Busiati con pesto alla Trapanese

Un primo piatto completo, tipico della cucina siciliana, preparato con pasta fresca, pomodorini, basilico e mandorle, ingredienti unici in una regione che è paese di una cucina dai sapori antichi.

Farvi scoprire questi piatti provenienti da altre regioni sarà un arricchimento per tutti noi.

Come si preparano i Busiati

Disponete la farina, meglio integrale, farro o kamut, nella classica fontana, aggiungete un cucchiaio di extra vergine e l’acqua al centro, impastate prima con la forchetta poi energicamente con le mani, fino a formare la classica forma di una palla liscia e omogenea.

Avvolgete la pasta nella pellicola e lasciatela riposare, meglio se in frigorifero per circa 30 minuti.

Stendete la pasta con il mattarello, sulla spianatoia leggermente infarinata, fino ad ottenere una sfoglia non sottile, di almeno 3-4 mm.
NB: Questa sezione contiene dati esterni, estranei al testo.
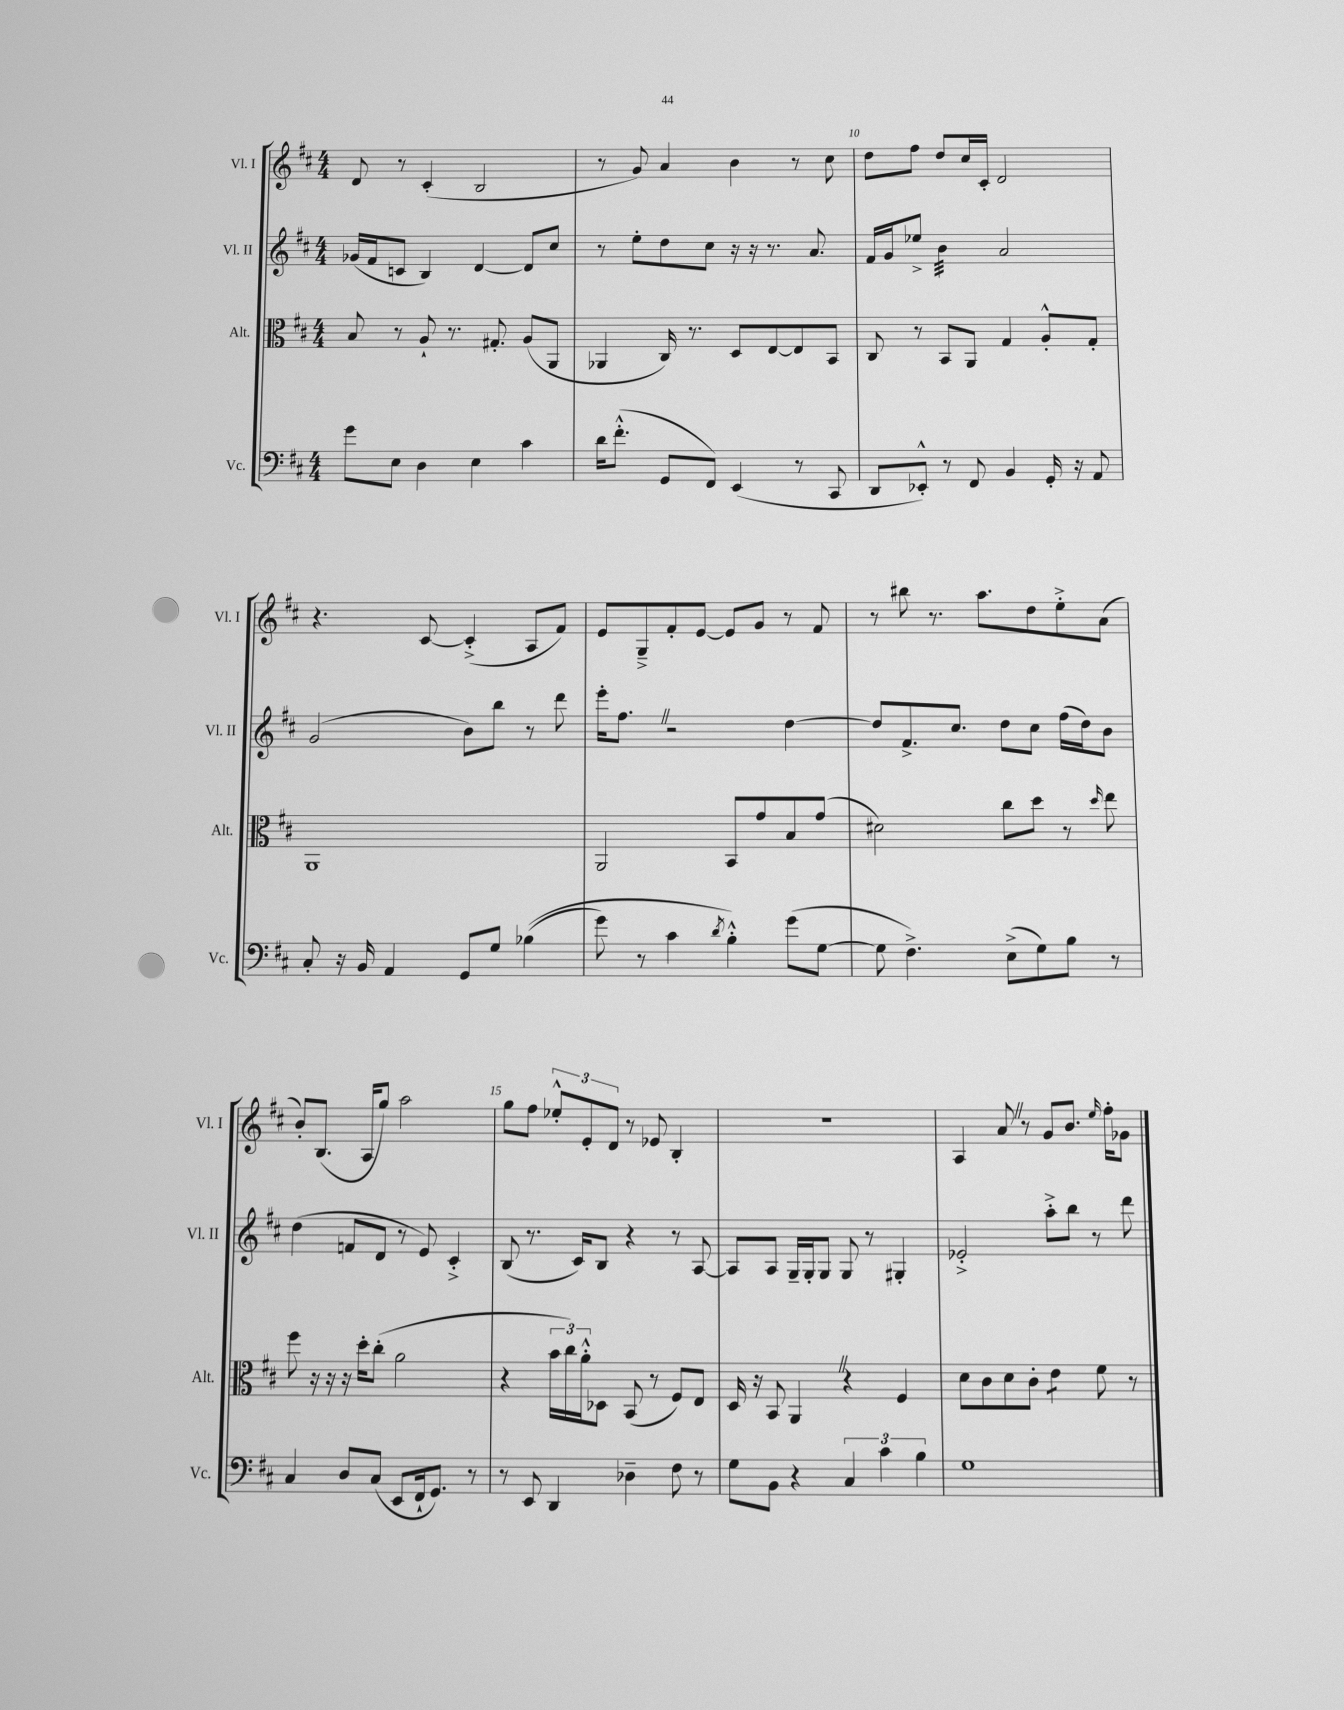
<<
\new StaffGroup <<
\new Staff = "s0" \with { instrumentName = "Vl. I" shortInstrumentName = "Vl. I" } {
    \clef treble \key d \major \numericTimeSignature \time 4/4
    d'8 r8 cis'4-.( b2 |
    r8 g'8) a'4 b'4 r8 cis''8 |
    d''8 fis''8 d''8 cis''16 cis'16-. d'2 |
    r4. cis'8~ cis'4-.->( a8 fis'8) |
    e'8 g8---> fis'8-. e'8~ e'8 g'8 r8 fis'8 |
    r8 bis''8 r8. a''8. d''8 e''8-.-> a'8( |
    b'8-.) b8.( a16 g''8) a''2 |
    g''8 fis''8 \tuplet 3/2 { ees''8-.-^ e'8-. d'8 } r8 ees'8 b4-. |
    R1 |
    a4 a'8 \once \override BreathingSign.text = \markup { \musicglyph "scripts.caesura.straight" } \breathe r8 g'8 b'8. \grace { e''16 } fis''16-. ges'8 \bar "|." |
}
\new Staff = "s1" \with { instrumentName = "Vl. II" shortInstrumentName = "Vl. II" } {
    \clef treble \key d \major \numericTimeSignature \time 4/4
    ges'16( fis'16 c'8 b4) d'4~ d'8 cis''8 |
    r8 e''8-. d''8 cis''8 r16 r16 r8. a'8. |
    fis'16 g'16 ees''8-> b'4:32 a'2 |
    g'2( b'8) b''8 r8 d'''8 |
    e'''16-. fis''8. \once \override BreathingSign.text = \markup { \musicglyph "scripts.caesura.straight" } \breathe r2 d''4~ |
    d''8 fis'8.-> cis''8. d''8 cis''8 fis''16( d''16) b'8 |
    d''4( f'8 d'8 r8 e'8) cis'4-.-> |
    b8( r8. cis'16) b8 r4 r8 a8~ |
    a8 a8 g16-- g16-. g8 g8 r8 gis4-. |
    ees'2-.-> a''8-.-> b''8 r8 d'''8 \bar "|." |
}
\new Staff = "s2" \with { instrumentName = "Alt." shortInstrumentName = "Alt." } {
    \clef alto \key d \major \numericTimeSignature \time 4/4
    b8 r8 a8-! r8. gis8.-. a8( a,8 |
    aes,4 cis16) r8. d8 e8~ e8 b,8 |
    cis8 r8 b,8 a,8 g4 a8-.-^ g8-. |
    a,1 |
    a,2 b,8 g'8 b8 g'8( |
    dis'2) cis''8 d''8 r8 \grace { d''16 } e''8 |
    fis''8 r16 r16 r16 d''16-. cis''8-.( a'2 |
    r4 \tuplet 3/2 { b'16 cis''16) a'16-.-^ } des8 b,8( r8 fis8) e8 |
    d16 r16 b,8 a,4 \once \override BreathingSign.text = \markup { \musicglyph "scripts.caesura.straight" } \breathe r4 fis4 |
    d'8 cis'8 d'8 cis'8-. e'4:8 fis'8 r8 \bar "|." |
}
\new Staff = "s3" \with { instrumentName = "Vc." shortInstrumentName = "Vc." } {
    \clef bass \key d \major \numericTimeSignature \time 4/4
    g'8 e8 d4 e4 cis'4 |
    d'16 fis'8.-.-^( g,8 fis,8) e,4( r8 cis,8 |
    d,8 ees,8-.-^) r8 fis,8 b,4 g,16-. r16 a,8 |
    cis8-. r16 b,16 a,4 g,8 g8 bes4(\( |
    g'8) r8 cis'4 \acciaccatura { d'8 } b4-.-^\) g'8( g8~ |
    g8 fis4.->) e8->( g8) b8 r8 |
    cis4 d8 cis8( e,8 fis,16-! g,8.) r8 |
    r8 e,8 d,4 des4-- fis8 r8 |
    g8 b,8 r4 \tuplet 3/2 { cis4 cis'4 b4 } |
    g1 \bar "|." |
}
>>
>>
\layout { \context { \Score currentBarNumber = #8 \override BarNumber.break-visibility = ##(#f #t #t) barNumberVisibility = #(every-nth-bar-number-visible 5) } }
Formate dei bastoncini di pasta di 4-5 cm, e, con un movimento veloce ma delicato, arrotolate la striscia intorno ad un ferretto lungo.

Questo ferretto tipicamente chiamato “buscio“, da quì il nome “Busiati“, è fine e lungo più o meno quanto un ferro da maglia, potete anche usare uno spiedino a diametro tondo.

Arrotolando la pasta intorno al ferretto e ruotandolo sulla spianatoia per qualche secondo, otterrete dei fusilli lunghi che farete seccare per almeno 1 ora prima di cuocerli in abbondante acqua salata.

Preparazione Busiati

Mentre l’acqua bolle, pestate, meglio se in un mortaio di pietra, il basilico e le mandorle, ed otterete una crema verde, alla quale ci aggiungete i pomodorini, sale, peperoncino ed extra vergine dopo averli appassiti in padella.

Se non avete un mortaio usate pure il vostro frullatore, anche se l’effetto omogeneizzato non avrà ne lo stesso sapore, nè la stessa scenografia, il risultato sarà un pesto color rosa.

Dopo 8-10 minuti di cottura i busiati saranno pronti, scolateli e conditeli con il pesto arricchito con le mandorle, insieme ad una spolverata di pangrattato tostato e basilico fresco tritato.

A Marsala un pesto simile è chiamato “Mataroccu” e prevede anche foglie di sedano e prezzemolo.

A Favignana infine si usa arricchire la pasta condita con il pesto con pesciolini infarinati e fritti in olio extra vergine, una delizia da leccarsi i baffi.

Tra le varienti ce n’è una favolosa con aggiunte di melanzane e cozze.

Ingredienti per 6 persone:

Per la pasta:

  • 400 gr di farina di grano duro integrale e sue varianti
  • 200 ml di acqua
  • 1 cucchiaio di extra vergine

Per il pesto:

  • 500 gr di pomodorini
  • 50 gr di basilico
  • 100 gr di mandorle
  • pangrattato
  • 50 ml di extra vergine
  • sale quanto basta

Vini in Abbinamento: Alastro Grecanico Doc. Sicilia e Rosè Doc Sicilia.

Olio Extra Vergine di Oliva: Dop Val di Mazara (Nocellara del Belice, Biancolilla, Cerasuola).

Piatto tipico della zona di Menfi e Sambuca di Sicilia.